▸ Try it
Go through the entries below and return every line that contains "other".

_ _ _ _ _ _ _

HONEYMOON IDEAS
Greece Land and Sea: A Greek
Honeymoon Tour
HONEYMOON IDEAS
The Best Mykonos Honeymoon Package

_ _ _ _ _ _ _

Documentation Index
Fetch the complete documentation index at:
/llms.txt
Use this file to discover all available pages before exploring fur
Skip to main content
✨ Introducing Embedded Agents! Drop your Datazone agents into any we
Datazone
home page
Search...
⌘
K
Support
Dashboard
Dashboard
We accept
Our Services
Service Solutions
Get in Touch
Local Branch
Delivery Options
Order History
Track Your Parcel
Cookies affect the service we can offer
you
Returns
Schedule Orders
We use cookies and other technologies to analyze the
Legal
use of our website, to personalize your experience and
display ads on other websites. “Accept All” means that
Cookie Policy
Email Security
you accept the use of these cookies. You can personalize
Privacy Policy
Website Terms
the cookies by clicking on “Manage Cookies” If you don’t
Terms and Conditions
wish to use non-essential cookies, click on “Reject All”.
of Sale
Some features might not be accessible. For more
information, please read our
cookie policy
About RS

_ _ _ _ _ _ _

▸ Finished exercise
We use cookies and other technologies to analyze the
display ads on other websites. “Accept All” means that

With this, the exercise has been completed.